In 2014, Amaury moved to the United States for new career opportunities at a prestigious pastry shop – the Jean Philippe Patisserie in Las Vegas.

Given the land of possibilities, his undeniable skills and the power of social media, everything seemed to be working out perfectly for him – or so it appeared. Behind the scenes, frustrations at industry veterans abound.

“Some of those who have arrived at 50 years old and spent 35 years working in this industry, which is a very tough environment – it’s always in the cold, your back hurts, and sometimes you wake up at 2am – they see young people taking up executive positions and they think it’s not fair because they’ve worked all their lives to reach that level,” he divulges.

“I grew up working with people who always kept a hand over my head; they didn’t want me to grow. Every step of the way, even in school, people tried to make me feel bad about myself and told me I couldn’t make it on my own.”

Finally, after 12 years of working for others in the pastry world, he mustered enough courage and made the life-changing decision to quit and start his own business last May.

“I feel like I broke my chain and now I’m able to do what I want. Right now my life is pretty much how I want it to be,” he says in the most appreciative tone.

Building his course

This brings us up to the present, where he travels around the globe teaching Masterclasses, and is known as the most followed pastry chef in the world with over 1 million followers on his Facebook and Instagram combined.

He has created his own logo and received numerous sponsorships so far this year, and has the whole of 2018 planned out, too. “Next year I’m going to work on a book, have my own line of jackets and travel to Russia, Columbia, Bangkok, and Beijing for classes,” he reveals.

But this self-made course is not loose from challenges either, he confesses, and adaptation tops the list.
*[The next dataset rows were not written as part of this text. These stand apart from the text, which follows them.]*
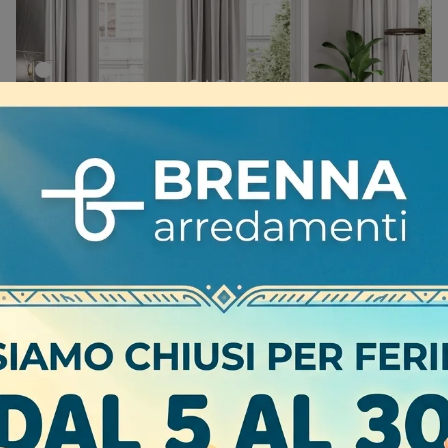
SAONA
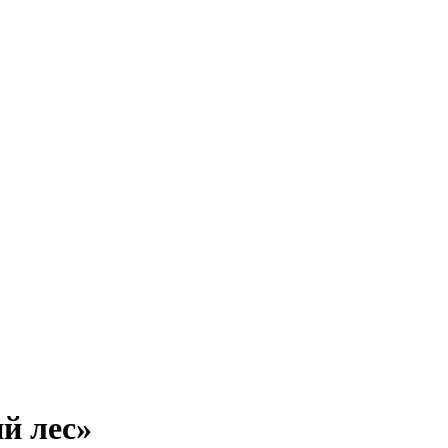
й лес»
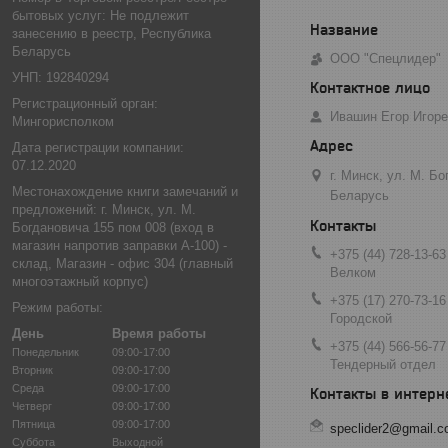
бытовых услуг: Не подлежит
занесению в реестр, Республика
Беларусь
ООО "Спецлидер"
УНП: 192840294
Регистрационный орган:
Ивашин Егор Игор
Мингорисполком
Дата регистрации компании:
07.12.2020
г. Минск, ул. М. Б
Местонахождение книги замечаний и
Беларусь
предложений: г. Минск, ул. М.
Богдановича 155 пом 008 (вход в
магазин напротив заправки А-100) -
+375 (44) 728-13-63
склад, Магазин - офис 304 (главный
Велком
многоэтажный корпус)
+375 (17) 270-73-16
Режим работы:
Городской
День
Время работы
+375 (44) 566-56-77
Понедельник
09:00-17:00
Тендерный отдел
Вторник
09:00-17:00
Среда
09:00-17:00
Четверг
09:00-17:00
Пятница
09:00-17:00
speclider2@gmail.
Суббота
Выходной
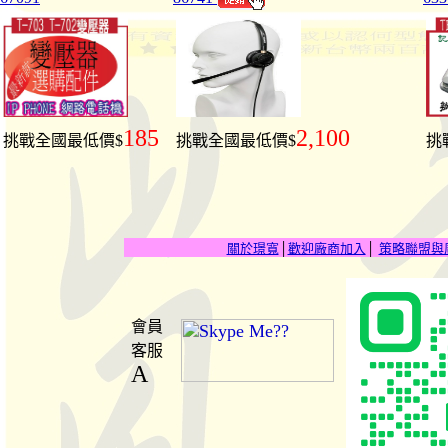
185
2,100
挑戰全國最低價$
挑戰全國最低價$
挑
關於璟寬
│
歡迎廠商加入
│
策略聯盟與
會員
客服
A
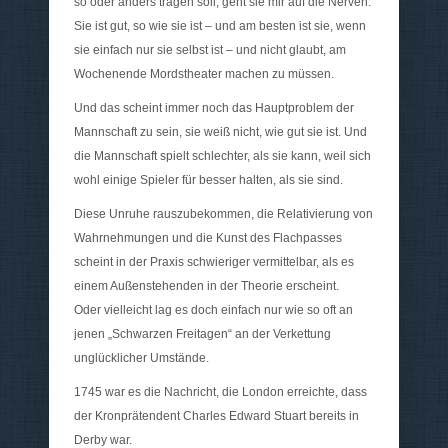
so oder anders tragen soll, geht sie mir auf die Nerven.
Sie ist gut, so wie sie ist – und am besten ist sie, wenn
sie einfach nur sie selbst ist – und nicht glaubt, am
Wochenende Mordstheater machen zu müssen.
Und das scheint immer noch das Hauptproblem der
Mannschaft zu sein, sie weiß nicht, wie gut sie ist. Und
die Mannschaft spielt schlechter, als sie kann, weil sich
wohl einige Spieler für besser halten, als sie sind.
Diese Unruhe rauszubekommen, die Relativierung von
Wahrnehmungen und die Kunst des Flachpasses
scheint in der Praxis schwieriger vermittelbar, als es
einem Außenstehenden in der Theorie erscheint.
Oder vielleicht lag es doch einfach nur wie so oft an
jenen „Schwarzen Freitagen“ an der Verkettung
unglücklicher Umstände.
1745 war es die Nachricht, die London erreichte, dass
der Kronprätendent Charles Edward Stuart bereits in
Derby war.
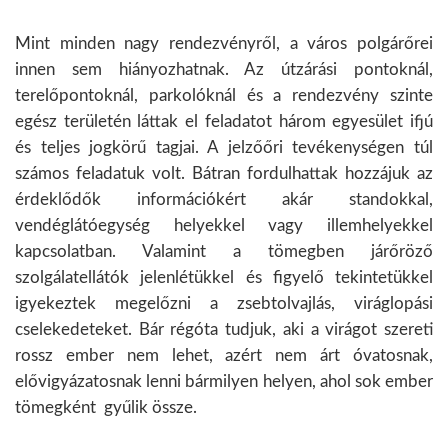
Mint minden nagy rendezvényről, a város polgárőrei
innen sem hiányozhatnak. Az útzárási pontoknál,
terelőpontoknál, parkolóknál és a rendezvény szinte
egész területén láttak el feladatot három egyesület ifjú
és teljes jogkörű tagjai. A jelzőőri tevékenységen túl
számos feladatuk volt. Bátran fordulhattak hozzájuk az
érdeklődők információkért akár standokkal,
vendéglátóegység helyekkel vagy illemhelyekkel
kapcsolatban. Valamint a tömegben járőröző
szolgálatellátók jelenlétükkel és figyelő tekintetükkel
igyekeztek megelőzni a zsebtolvajlás, viráglopási
cselekedeteket. Bár régóta tudjuk, aki a virágot szereti
rossz ember nem lehet, azért nem árt óvatosnak,
elővigyázatosnak lenni bármilyen helyen, ahol sok ember
tömegként gyűlik össze.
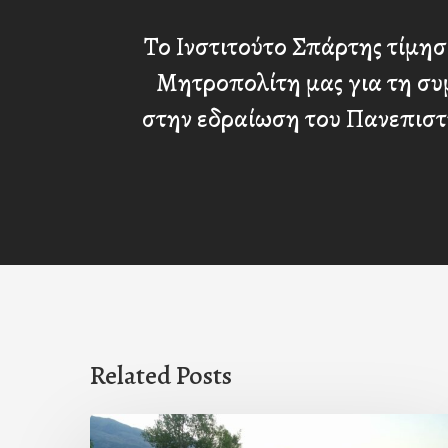
Το Ινστιτούτο Σπάρτης τίμησ
Μητροπολίτη μας για τη συ
στην εδραίωση του Πανεπιστ
Related Posts
Πρόσκληση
Having classes away from a home kitchen means using the local tools and ingredients available in the particular country, which may not lead to the same results as the original product.

“People want to see exactly what’s on my Instagram and I tell them that it requires this whole list of ingredients and tools, but they only have half the tools and not the same ingredients. I’m going to do my best to make it happen but it’s not easy,” he says.

“You might not be the next superstar, but nobody needs to be a superstar; you just need to be happy in your life and find what gets you there.”

“I think that’s why adaptation is one of the qualities of a good pastry chef – you have to adapt to the people, the students, the ingredients, and the tools in front of you to meet people’s expectations.”

Tough as it may be, Amaury believes it gets easier with every class he teaches, if he keeps his eyes set on the prize.

On that note, the young instructor shares a piece of advice, “I always tell my students that people will not hand you things. You have to sacrifice a lot and work hard. But if you have a goal and you work hard for it, you will reach it.”

“You might not be the next superstar, but nobody needs to be a superstar; you just need to be happy in your life and find what gets you there.”

As for those who aspire to make a name in the industry, he believes the key is to be yourself.

“It’s easy to see great designs from other chefs and think, ‘Oh wow that’s what I want to do’ but if you do that, you’ll never be who you are; you’ll always be a copycat. So grab the recipe, know the process, understand the way cakes are built, but do your own version of it.”

In other words, find your own language – he did.